Copy out the rows below, switching each "distortion" to "warping" and keeping everything else the same.
━━━━━━━━━━━━━━━━━━━━━━━━━━━━━━
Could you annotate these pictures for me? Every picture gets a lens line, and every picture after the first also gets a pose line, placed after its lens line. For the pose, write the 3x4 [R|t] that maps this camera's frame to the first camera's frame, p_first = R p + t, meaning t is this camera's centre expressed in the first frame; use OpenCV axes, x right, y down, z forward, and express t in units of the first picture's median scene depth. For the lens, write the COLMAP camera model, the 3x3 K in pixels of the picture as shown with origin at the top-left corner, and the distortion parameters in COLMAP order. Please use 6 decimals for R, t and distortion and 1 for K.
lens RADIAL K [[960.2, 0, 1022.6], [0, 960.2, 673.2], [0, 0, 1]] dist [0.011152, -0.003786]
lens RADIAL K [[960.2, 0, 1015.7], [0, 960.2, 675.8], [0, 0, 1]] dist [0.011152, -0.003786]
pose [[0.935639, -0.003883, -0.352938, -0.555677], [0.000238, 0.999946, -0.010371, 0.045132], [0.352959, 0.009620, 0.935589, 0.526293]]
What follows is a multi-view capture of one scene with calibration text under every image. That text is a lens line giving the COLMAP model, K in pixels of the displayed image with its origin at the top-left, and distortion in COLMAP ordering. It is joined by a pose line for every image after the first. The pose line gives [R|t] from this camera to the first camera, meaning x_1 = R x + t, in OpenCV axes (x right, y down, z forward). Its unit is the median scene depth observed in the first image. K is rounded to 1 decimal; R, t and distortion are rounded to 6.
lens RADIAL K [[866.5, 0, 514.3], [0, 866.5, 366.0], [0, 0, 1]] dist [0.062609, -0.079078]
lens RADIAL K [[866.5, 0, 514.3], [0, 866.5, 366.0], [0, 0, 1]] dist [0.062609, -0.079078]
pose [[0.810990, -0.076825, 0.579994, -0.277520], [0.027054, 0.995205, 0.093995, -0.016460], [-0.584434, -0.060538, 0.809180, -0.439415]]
━━━━━━━━━━━━━━━━━━━━━━━━━━━━━━
* **Answer for this exercise**:
Could you annotate these pictures for me? Every picture gets a lens line, and every picture after the first also gets a pose line, placed after its lens line. For the pose, write the 3x4 [R|t] that maps this camera's frame to the first camera's frame, p_first = R p + t, meaning t is this camera's centre expressed in the first frame; use OpenCV axes, x right, y down, z forward, and express t in units of the first picture's median scene depth. For the lens, write the COLMAP camera model, the 3x3 K in pixels of the picture as shown with origin at the top-left corner, and the warping parameters in COLMAP order. Please use 6 decimals for R, t and warping and 1 for K.
lens RADIAL K [[960.2, 0, 1022.6], [0, 960.2, 673.2], [0, 0, 1]] dist [0.011152, -0.003786]
lens RADIAL K [[960.2, 0, 1015.7], [0, 960.2, 675.8], [0, 0, 1]] dist [0.011152, -0.003786]
pose [[0.935639, -0.003883, -0.352938, -0.555677], [0.000238, 0.999946, -0.010371, 0.045132], [0.352959, 0.009620, 0.935589, 0.526293]]
What follows is a multi-view capture of one scene with calibration text under every image. That text is a lens line giving the COLMAP model, K in pixels of the displayed image with its origin at the top-left, and warping in COLMAP ordering. It is joined by a pose line for every image after the first. The pose line gives [R|t] from this camera to the first camera, meaning x_1 = R x + t, in OpenCV axes (x right, y down, z forward). Its unit is the median scene depth observed in the first image. K is rounded to 1 decimal; R, t and warping are rounded to 6.
lens RADIAL K [[866.5, 0, 514.3], [0, 866.5, 366.0], [0, 0, 1]] dist [0.062609, -0.079078]
lens RADIAL K [[866.5, 0, 514.3], [0, 866.5, 366.0], [0, 0, 1]] dist [0.062609, -0.079078]
pose [[0.810990, -0.076825, 0.579994, -0.277520], [0.027054, 0.995205, 0.093995, -0.016460], [-0.584434, -0.060538, 0.809180, -0.439415]]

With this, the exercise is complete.